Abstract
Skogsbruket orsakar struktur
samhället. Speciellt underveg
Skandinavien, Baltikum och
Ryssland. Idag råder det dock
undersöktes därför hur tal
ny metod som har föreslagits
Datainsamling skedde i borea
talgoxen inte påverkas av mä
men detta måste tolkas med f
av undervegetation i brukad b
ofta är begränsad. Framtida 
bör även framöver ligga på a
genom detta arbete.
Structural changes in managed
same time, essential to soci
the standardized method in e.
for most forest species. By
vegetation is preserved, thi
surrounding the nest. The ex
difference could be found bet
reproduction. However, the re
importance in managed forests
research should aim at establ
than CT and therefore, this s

====

- [What the exercise asks]: Which lines of the entries above contain the word "detta"? Copy each of them.

- [Result of the task]:
men detta måste tolkas med f
genom detta arbete.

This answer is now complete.